2021年07月31日

設計

随分と仕事の投稿もしていなかったですね。


それどころか、もうすっかりブログを投稿しなくなりました。
「糸」が切れてしまったような感じです。っていうか、
感じだったな。テンションは、ピークを迎えてしまった。
もう何もかも限界だったのかもしれない。
私は全てを完璧にこなしたいと考える性格だ。
それが何より自分を苦しめる要因に成っているんだと、
気がついてはいたのだが、知らない振りをしてきたように
今となっては感じている。負けたくなかった。

理想とする自分に「なれない」ように感じたからだ。
結果的に、そのようになった。成れなかった。
っていうか、成れないものなのだ。人間は。
いくつかの出会いによって、その「抗い」は間違っても
いなくて、また普通の出来事なんだと、この年になって
やっと理解することが出来た。
受け入れることが出来たという感覚だ。
━━━━━━━━━━━━━━━━
* 課題の指示
次の1.〜3.の文が上の本文抜粋の内容と合っているか、それぞれ「はい」か「いいえ」で答え、判断の根拠となる本文の言葉をそのまま引用してください。
1. 筆者は、すべてを完璧にこなしたい性格だと述べている。
2. 筆者は、理想とする自分になることができた。
3. 筆者は、以前よりブログを多く投稿するようになった。

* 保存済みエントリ
━━━━━━━━━━━━━━━━
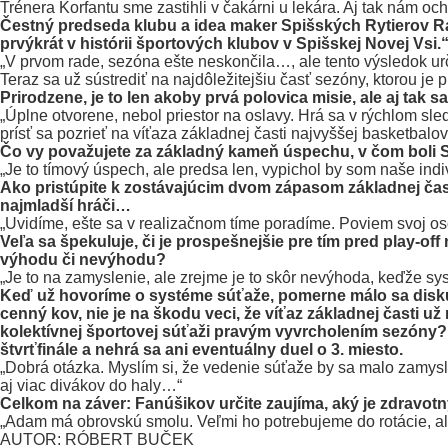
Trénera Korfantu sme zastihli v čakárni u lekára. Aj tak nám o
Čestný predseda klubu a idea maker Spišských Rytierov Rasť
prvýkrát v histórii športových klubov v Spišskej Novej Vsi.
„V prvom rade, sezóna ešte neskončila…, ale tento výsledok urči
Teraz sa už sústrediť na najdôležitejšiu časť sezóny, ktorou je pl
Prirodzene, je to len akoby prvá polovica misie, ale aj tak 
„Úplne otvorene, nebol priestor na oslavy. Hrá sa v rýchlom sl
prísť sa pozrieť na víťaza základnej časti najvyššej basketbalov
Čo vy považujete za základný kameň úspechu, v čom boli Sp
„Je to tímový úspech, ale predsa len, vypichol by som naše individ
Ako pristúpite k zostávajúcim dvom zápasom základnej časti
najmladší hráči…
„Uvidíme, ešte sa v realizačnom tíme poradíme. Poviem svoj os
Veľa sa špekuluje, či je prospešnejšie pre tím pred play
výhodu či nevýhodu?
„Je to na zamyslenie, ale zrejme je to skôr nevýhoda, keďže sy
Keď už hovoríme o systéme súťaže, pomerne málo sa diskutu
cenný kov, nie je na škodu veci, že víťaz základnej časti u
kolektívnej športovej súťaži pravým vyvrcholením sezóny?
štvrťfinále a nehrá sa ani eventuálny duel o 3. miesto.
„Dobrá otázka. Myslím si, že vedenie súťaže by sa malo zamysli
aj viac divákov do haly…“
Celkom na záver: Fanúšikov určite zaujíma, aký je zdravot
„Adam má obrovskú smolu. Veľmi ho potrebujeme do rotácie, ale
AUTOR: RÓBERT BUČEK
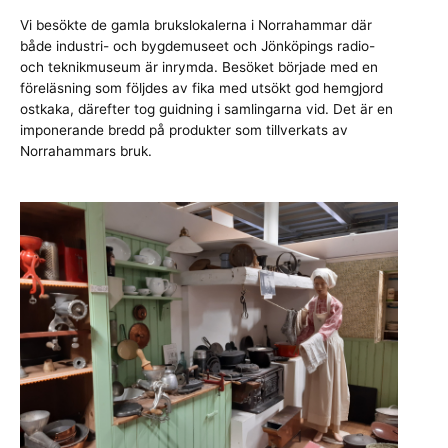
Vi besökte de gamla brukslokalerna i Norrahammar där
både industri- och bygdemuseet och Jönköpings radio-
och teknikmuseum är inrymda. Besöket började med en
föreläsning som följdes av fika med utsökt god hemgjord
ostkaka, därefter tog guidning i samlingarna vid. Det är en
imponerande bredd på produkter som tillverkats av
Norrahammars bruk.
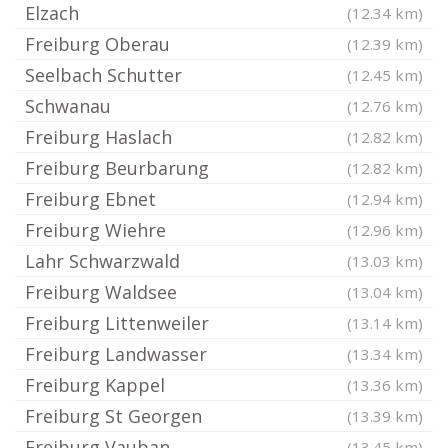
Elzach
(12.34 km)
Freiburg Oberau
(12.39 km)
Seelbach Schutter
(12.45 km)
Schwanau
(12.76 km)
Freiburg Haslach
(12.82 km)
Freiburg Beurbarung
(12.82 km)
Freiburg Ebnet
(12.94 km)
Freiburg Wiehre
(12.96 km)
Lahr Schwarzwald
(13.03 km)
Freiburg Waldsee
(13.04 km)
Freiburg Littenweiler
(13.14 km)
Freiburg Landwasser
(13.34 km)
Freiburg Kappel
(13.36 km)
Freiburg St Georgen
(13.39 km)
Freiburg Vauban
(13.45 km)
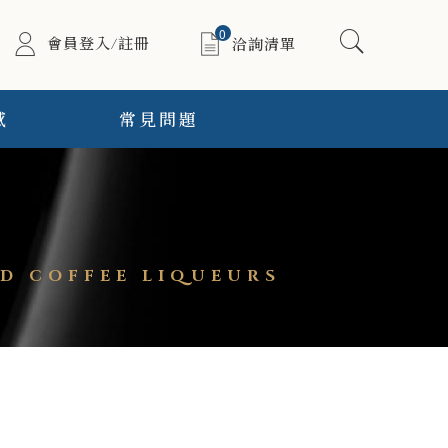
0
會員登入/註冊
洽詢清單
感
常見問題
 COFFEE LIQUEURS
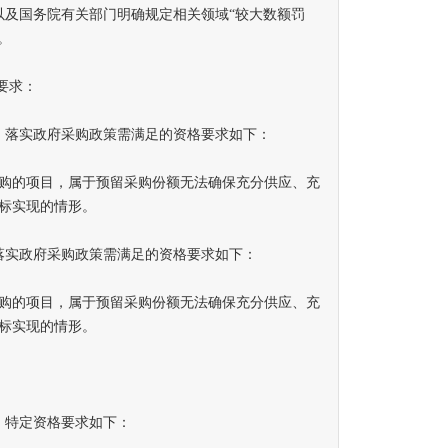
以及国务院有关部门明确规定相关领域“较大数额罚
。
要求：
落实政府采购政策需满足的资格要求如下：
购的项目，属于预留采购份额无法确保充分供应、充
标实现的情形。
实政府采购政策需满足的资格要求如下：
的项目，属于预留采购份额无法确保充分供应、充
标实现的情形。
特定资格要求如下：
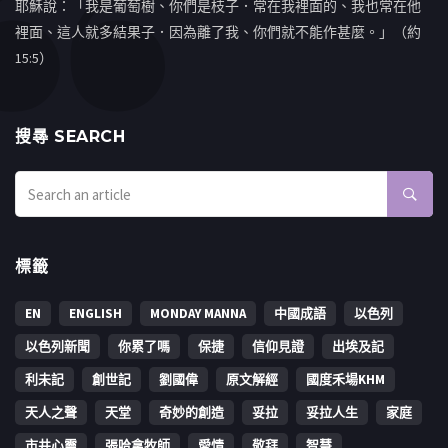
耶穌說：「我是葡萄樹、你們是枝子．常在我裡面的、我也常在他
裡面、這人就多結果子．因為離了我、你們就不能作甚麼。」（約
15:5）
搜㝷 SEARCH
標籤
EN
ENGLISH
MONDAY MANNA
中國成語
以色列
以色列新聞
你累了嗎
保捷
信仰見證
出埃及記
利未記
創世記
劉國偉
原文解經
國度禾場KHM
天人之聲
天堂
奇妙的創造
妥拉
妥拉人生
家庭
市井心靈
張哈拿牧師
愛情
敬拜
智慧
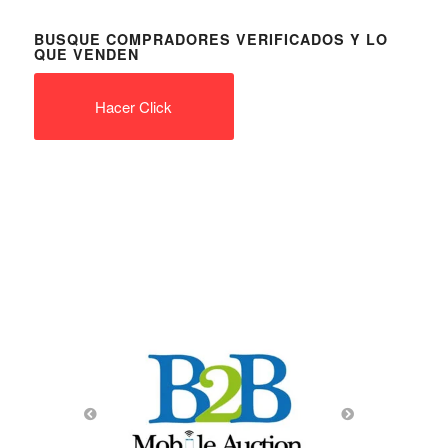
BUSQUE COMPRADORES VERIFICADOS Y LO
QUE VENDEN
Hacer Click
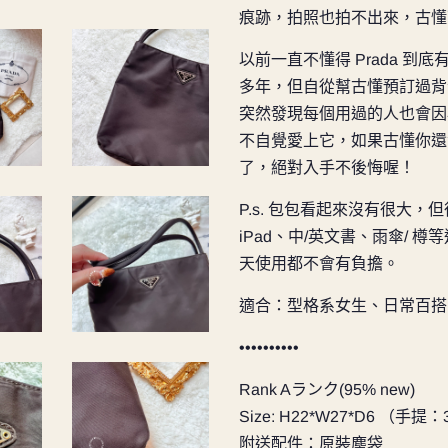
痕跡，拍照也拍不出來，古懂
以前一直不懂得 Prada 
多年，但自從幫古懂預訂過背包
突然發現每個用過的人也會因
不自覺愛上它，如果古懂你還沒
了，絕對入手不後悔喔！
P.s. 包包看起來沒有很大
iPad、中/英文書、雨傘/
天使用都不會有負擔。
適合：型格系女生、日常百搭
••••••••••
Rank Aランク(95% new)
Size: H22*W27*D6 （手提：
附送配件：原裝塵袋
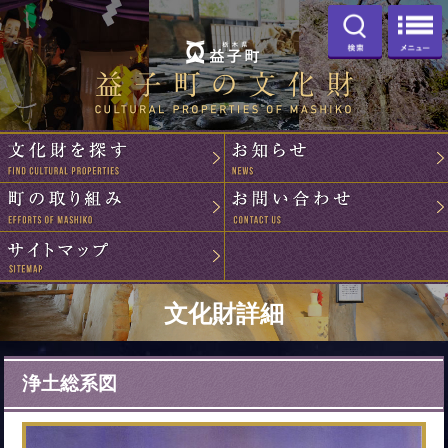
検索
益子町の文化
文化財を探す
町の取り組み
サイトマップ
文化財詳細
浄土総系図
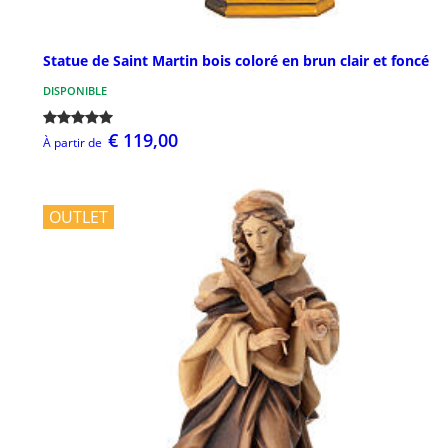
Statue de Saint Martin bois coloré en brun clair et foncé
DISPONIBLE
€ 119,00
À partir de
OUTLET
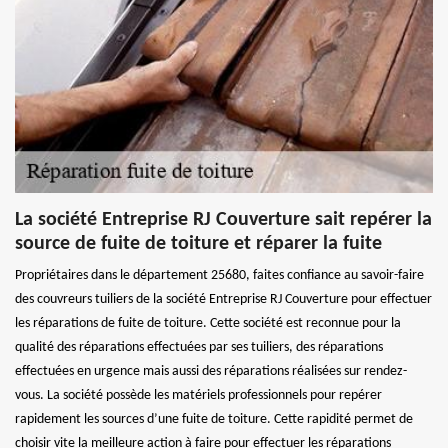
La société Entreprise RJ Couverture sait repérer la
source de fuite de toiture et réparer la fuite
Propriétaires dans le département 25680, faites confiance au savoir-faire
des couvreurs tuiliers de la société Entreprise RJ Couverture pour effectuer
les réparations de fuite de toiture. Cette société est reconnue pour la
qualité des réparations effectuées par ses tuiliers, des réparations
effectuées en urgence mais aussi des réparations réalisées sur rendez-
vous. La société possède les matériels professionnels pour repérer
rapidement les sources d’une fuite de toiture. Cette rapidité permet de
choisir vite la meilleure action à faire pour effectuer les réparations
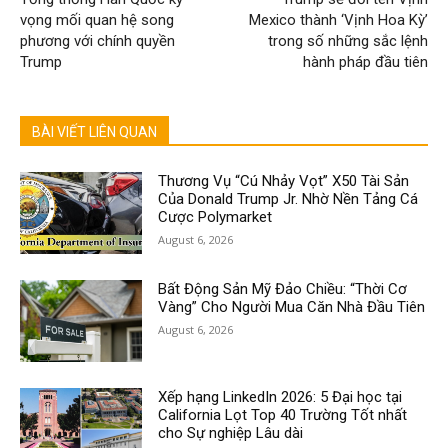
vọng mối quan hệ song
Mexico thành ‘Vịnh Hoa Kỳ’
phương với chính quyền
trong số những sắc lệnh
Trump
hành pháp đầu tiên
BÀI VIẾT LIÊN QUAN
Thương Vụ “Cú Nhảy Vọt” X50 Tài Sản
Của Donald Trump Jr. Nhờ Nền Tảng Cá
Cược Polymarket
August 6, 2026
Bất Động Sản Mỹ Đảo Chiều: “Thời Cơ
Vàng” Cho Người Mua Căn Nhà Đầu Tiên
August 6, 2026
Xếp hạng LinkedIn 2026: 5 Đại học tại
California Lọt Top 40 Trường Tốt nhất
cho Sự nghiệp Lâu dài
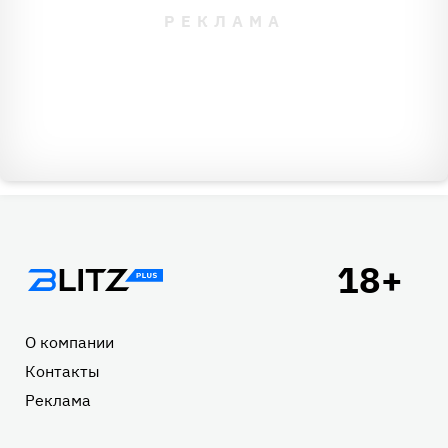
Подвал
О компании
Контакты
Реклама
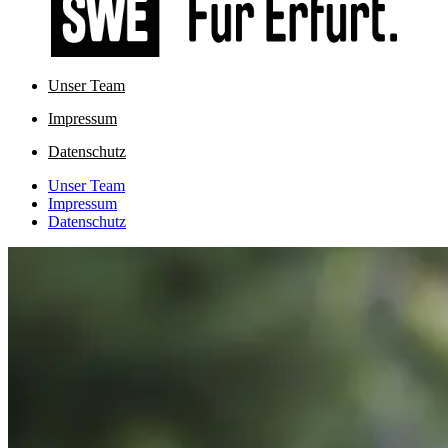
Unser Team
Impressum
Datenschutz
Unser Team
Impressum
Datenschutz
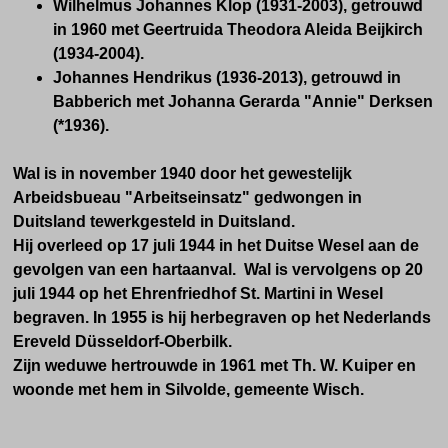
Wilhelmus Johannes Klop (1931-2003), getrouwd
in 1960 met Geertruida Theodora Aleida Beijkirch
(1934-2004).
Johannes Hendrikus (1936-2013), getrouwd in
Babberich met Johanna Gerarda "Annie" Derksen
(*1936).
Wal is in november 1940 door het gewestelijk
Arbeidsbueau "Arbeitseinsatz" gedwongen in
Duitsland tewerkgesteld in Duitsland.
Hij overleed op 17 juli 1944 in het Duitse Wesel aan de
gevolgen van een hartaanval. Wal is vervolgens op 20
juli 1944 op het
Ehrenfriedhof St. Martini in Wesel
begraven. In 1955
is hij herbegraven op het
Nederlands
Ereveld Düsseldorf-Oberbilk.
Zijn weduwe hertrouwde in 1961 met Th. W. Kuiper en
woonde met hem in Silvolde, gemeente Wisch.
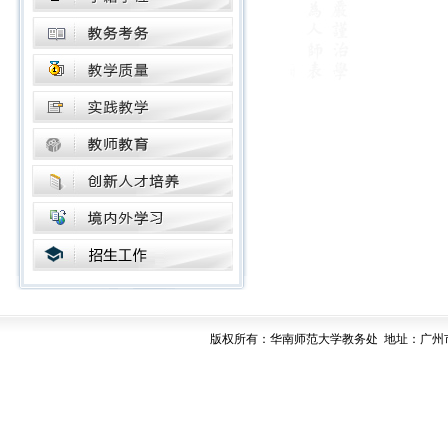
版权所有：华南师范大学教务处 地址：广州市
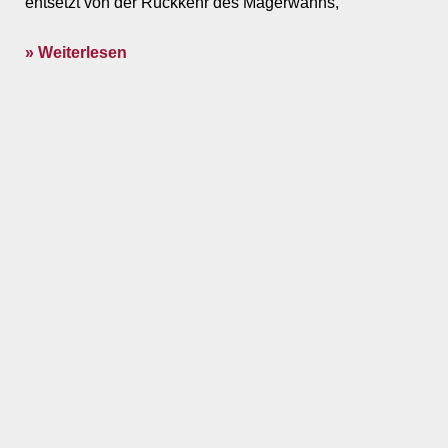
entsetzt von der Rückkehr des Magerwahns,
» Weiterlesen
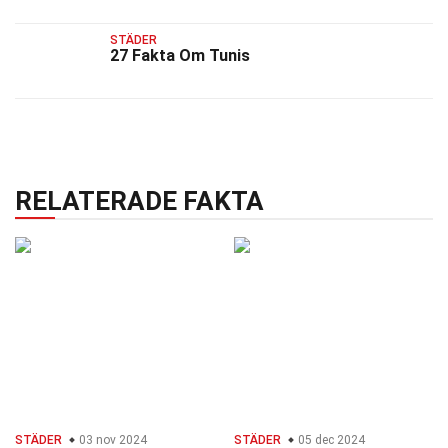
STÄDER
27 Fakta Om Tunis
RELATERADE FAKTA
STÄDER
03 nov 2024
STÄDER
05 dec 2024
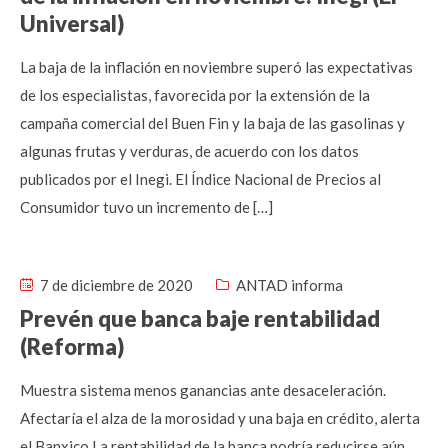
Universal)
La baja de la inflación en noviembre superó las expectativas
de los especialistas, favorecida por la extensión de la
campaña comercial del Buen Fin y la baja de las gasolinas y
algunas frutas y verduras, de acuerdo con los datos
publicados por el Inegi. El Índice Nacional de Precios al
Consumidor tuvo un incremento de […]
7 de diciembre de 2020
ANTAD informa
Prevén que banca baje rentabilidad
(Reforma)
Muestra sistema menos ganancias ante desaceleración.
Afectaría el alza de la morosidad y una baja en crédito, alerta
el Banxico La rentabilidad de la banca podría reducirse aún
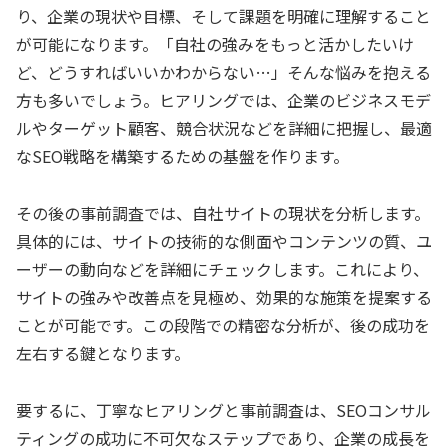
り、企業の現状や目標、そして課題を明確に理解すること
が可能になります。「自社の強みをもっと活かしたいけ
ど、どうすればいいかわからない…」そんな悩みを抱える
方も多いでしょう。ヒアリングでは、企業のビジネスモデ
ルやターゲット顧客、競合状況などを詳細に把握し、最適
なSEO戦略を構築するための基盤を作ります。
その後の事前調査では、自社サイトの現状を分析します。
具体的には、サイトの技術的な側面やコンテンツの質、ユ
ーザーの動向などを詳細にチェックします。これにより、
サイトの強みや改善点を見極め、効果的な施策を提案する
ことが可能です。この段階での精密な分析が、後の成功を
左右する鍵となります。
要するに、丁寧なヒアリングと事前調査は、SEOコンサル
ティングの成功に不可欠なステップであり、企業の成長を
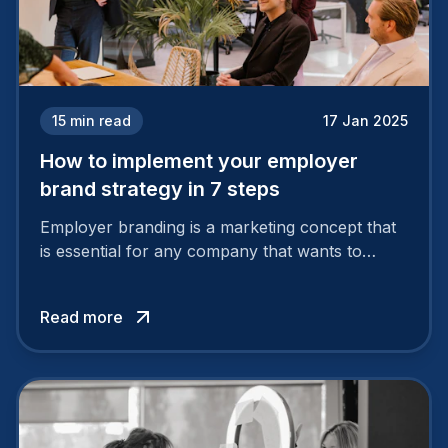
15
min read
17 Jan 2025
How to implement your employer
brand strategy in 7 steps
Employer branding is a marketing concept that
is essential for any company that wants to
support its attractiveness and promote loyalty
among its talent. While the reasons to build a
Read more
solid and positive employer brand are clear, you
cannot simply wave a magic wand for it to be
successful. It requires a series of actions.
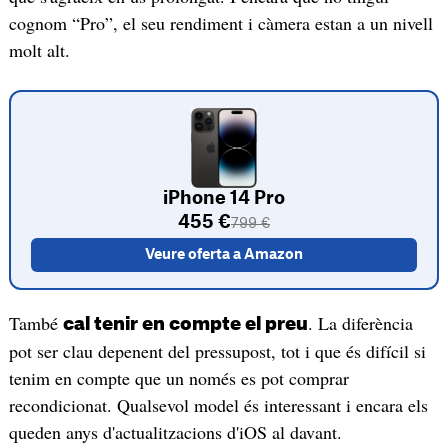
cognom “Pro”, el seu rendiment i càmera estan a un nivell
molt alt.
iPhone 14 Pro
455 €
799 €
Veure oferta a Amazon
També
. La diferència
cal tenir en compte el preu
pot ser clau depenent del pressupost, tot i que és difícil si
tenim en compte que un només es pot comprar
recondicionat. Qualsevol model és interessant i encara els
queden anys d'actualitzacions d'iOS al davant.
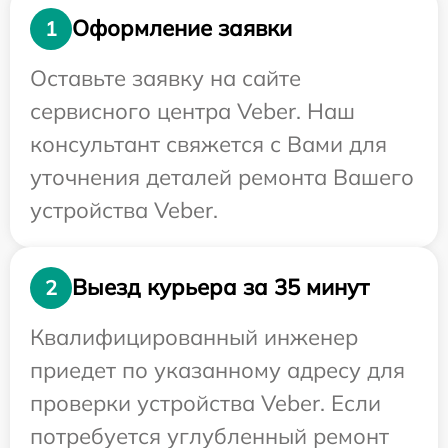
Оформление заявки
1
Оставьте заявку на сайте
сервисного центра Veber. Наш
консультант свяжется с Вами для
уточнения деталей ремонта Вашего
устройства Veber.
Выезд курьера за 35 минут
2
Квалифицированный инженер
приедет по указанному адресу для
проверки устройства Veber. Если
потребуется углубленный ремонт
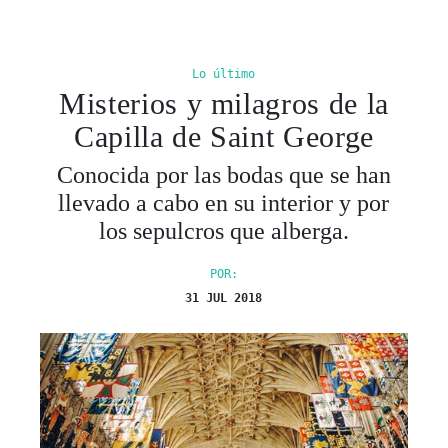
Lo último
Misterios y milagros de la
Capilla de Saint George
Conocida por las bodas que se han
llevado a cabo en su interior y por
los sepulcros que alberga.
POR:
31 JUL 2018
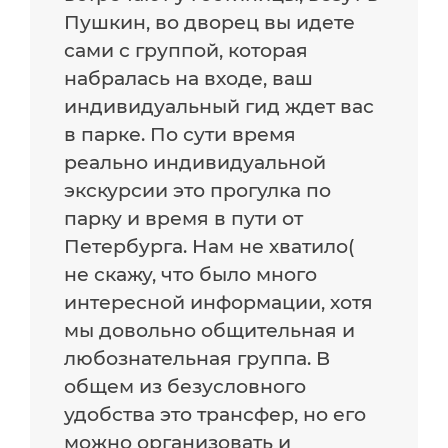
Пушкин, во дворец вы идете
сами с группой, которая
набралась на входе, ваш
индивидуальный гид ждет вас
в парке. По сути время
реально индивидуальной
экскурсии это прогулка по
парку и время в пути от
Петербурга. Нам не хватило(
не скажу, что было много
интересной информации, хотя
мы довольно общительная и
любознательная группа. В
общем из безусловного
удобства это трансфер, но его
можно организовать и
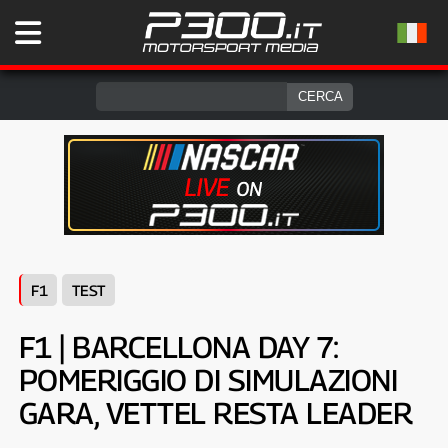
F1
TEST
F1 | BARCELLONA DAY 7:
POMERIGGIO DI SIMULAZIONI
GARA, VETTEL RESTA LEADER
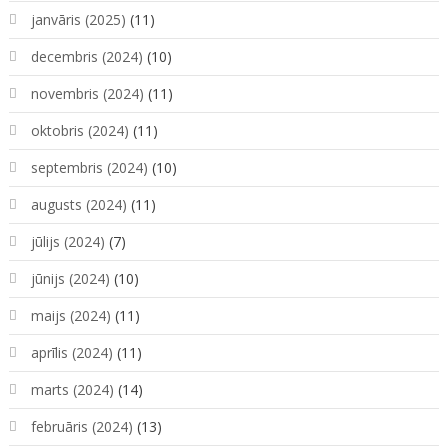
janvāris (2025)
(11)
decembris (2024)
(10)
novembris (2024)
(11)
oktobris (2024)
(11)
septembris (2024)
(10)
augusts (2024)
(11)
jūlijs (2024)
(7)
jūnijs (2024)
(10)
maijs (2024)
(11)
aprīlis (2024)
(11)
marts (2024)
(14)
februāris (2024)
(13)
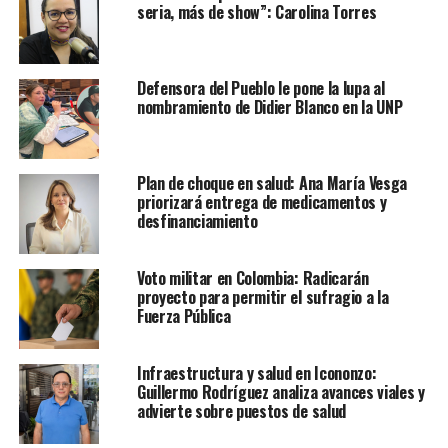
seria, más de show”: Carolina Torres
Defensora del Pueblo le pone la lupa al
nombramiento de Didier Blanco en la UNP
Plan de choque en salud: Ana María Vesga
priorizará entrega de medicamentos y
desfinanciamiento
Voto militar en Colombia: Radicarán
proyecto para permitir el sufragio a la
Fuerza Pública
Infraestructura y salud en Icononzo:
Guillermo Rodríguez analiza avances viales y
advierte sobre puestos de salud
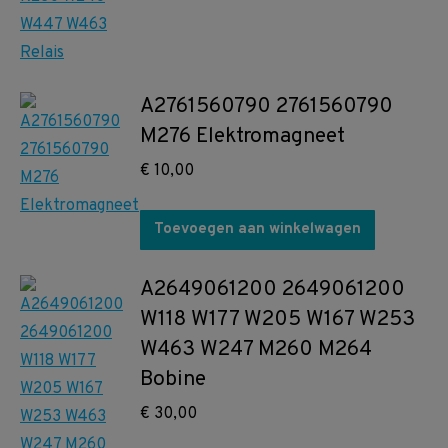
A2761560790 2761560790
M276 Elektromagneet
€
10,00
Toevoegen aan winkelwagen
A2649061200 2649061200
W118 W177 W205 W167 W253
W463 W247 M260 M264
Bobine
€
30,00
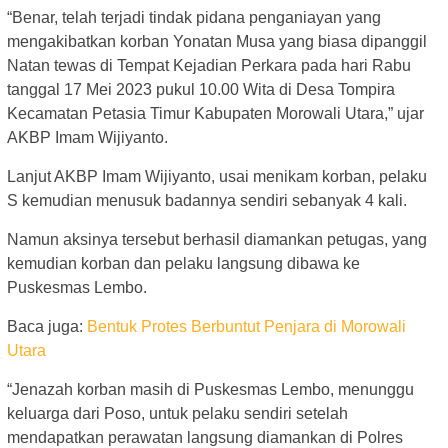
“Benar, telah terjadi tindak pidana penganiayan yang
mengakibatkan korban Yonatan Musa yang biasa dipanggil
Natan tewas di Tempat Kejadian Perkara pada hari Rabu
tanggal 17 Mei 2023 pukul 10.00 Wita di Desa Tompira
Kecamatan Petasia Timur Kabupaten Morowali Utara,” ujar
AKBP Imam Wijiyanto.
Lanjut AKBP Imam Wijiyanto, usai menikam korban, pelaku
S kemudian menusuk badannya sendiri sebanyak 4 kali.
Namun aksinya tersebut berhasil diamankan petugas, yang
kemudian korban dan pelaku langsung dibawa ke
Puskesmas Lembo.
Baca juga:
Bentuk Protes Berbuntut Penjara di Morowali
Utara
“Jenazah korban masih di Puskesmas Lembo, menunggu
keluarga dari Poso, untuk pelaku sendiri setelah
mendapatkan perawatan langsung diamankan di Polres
━━━━━━━━━━━━━━━━
* 解答
1. はい:「私は全てを完璧にこなしたいと考える性格だ。」
2. いいえ:「成れなかった。」
3. いいえ:「もうすっかりブログを投稿しなくなりました。」